What are the applications of microwave digestion instrument in environmental analysis?

- May 10, 2019-

The microwave digestion technique destroys the initial form of the target component in the sample under microwave heating and releases it in the highest or higher valence state of the inorganic ion. Microwave heating differs from conventional heating methods in that it does not “heat” through internal and external heat conduction, ie “internal heating”, ie the molecular polarization of the sample and reagent generating medium is under the action of an alternating magnetic field generated by the microwave. . As the magnetic field changes, the molecules alternately align, causing the molecules to oscillate at high speed, causing the molecules to vibrate and collide with each other, causing the temperature to rise rapidly. Under strong collision and agitation, the acid is in better contact with the sample, causing the sample to decompose rapidly. The high pressure generated in the closed container increases the boiling point of the digested acid, allowing the sample to be digested for a certain period of time. High boiling point, greatly reducing digestion time.

Microwave digestion instrument commonly used reagents

(1) Nitric acid: Nitric acid is a strong oxidizing agent that oxidizes and corrodes metals and organic substances, making it a soluble nitrate that dissolves most of the sulfides. It is usually used in conjunction with hydrogen peroxide to completely eliminate digestion. It is mainly used in organic samples such as fats, beverages, proteins, pigments and polymers, as well as in metal oxides and soils.

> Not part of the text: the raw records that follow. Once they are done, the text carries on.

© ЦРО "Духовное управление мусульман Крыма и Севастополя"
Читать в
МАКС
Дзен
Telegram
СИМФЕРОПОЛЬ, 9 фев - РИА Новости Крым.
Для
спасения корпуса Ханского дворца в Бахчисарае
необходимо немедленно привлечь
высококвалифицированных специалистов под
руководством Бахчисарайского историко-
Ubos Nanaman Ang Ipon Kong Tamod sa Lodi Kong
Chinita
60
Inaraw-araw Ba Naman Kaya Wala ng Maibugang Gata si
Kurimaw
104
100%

(2) Sulfuric acid: Sulfuric acid is an effective solvent for many substances. It completely destroys almost all organic compounds and undergoes rapid dehydration and carbonization. Hot sulfuric acid can be used in organic tissues. Hydroxides, metals and ores, but their temperature must be strictly monitored because they have boiling points that exceed the extreme temperatures of many microwave digestion tanks, in most cases as auxiliary acids.

(3) Hydrofluoric acid: suitable for digestion of silicon-containing samples, which can be converted from a sample to silicon tetrafluoride together with nitric acid, titanium oxide, tungsten, cerium, zirconium and the like.

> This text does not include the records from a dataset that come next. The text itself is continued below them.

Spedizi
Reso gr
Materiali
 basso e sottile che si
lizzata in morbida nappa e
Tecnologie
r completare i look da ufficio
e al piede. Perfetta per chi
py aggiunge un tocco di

(4) Aqueous solution: It is a mixture of 1 volume of nitric acid and 3 volumes of hydrochloric acid, and its effectiveness is mainly derived from nitrosyl chloride (NOCI) produced by the reaction of the two. It is suitable for the digestion of inorganic substances such as gold, platinum, plant tissue and wastewater. Aqueous water can filter metals in wollastonite, but it does not dissolve completely.

Application in environmental monitoring

Environmental samples involving microwave digestion include soil, solid waste, coal, coal fly ash, marine sediments, sludge, wastewater, and the like. Many environmental samples are complex, deposited products, complex matrix components, heavy metals and pesticide residues. Due to the diversity of environmental samples and the complexity of the matrix, it is necessary to test and test the components. Consult a large body of literature to determine the nature of the sample and the required digestion reagents. Environmental samples usually contain some organic matter, which is difficult to digest completely with acid under normal pressure. Closed microwave digestion can solve this problem well. In addition, some volatile elements do not cause damage.

Microwave digestion has been widely used for the analysis of metal elements in environmental samples. A method for determining elements in solid waste by microwave digestion (USEPA 3051) has been tested by a large number of experiments, and the reliability of microwave digestion has been verified.

Chemical oxygen demand (COD) is one of the main indicators of water quality monitoring. The classic method is potassium dichromate reflux, but it consumes more sample and reagents and uses microwave digestion technology for longer reflow times (greater than 2 h). When is the speed.

Research on non-metallic elements has focused on sulfur, nitrogen and phosphorus. By microwave heating digestion, more than 10 samples can be digested at the same time, and the analysis speed is greatly improved compared with the traditional analysis method.

Microwave digestion is an advanced and effective sample processing method that can meet the requirements of sample processing in modern instrumental analysis, especially in the analysis and detection of volatile elements.